- Opening Delimiter -
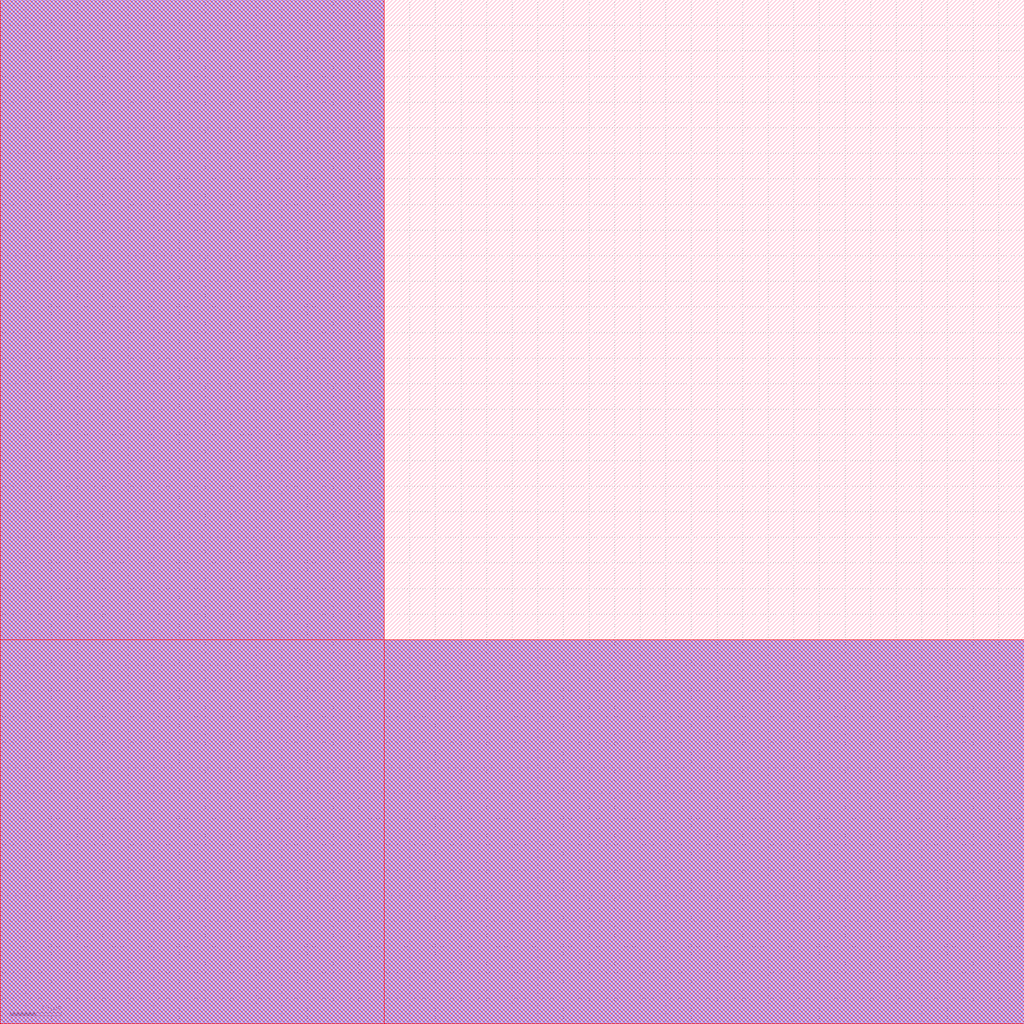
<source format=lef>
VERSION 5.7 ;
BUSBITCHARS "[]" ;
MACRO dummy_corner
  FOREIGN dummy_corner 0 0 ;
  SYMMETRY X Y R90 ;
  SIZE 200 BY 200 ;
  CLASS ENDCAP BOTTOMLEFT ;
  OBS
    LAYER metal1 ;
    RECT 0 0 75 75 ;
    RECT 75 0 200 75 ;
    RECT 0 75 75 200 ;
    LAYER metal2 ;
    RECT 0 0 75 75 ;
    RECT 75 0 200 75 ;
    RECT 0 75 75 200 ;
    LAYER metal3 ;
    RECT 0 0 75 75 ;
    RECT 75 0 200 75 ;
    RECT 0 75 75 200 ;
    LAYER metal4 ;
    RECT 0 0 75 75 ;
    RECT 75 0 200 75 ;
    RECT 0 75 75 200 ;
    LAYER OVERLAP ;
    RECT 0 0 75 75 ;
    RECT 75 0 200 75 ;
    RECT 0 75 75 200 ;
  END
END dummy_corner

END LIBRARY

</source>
- Closing Delimiter -
-- What to do --
In the preceding material, find each line holding the word "LAYER" and copy it out.

-- Answer box --
    LAYER metal1 ;
    LAYER metal2 ;
    LAYER metal3 ;
    LAYER metal4 ;
    LAYER OVERLAP ;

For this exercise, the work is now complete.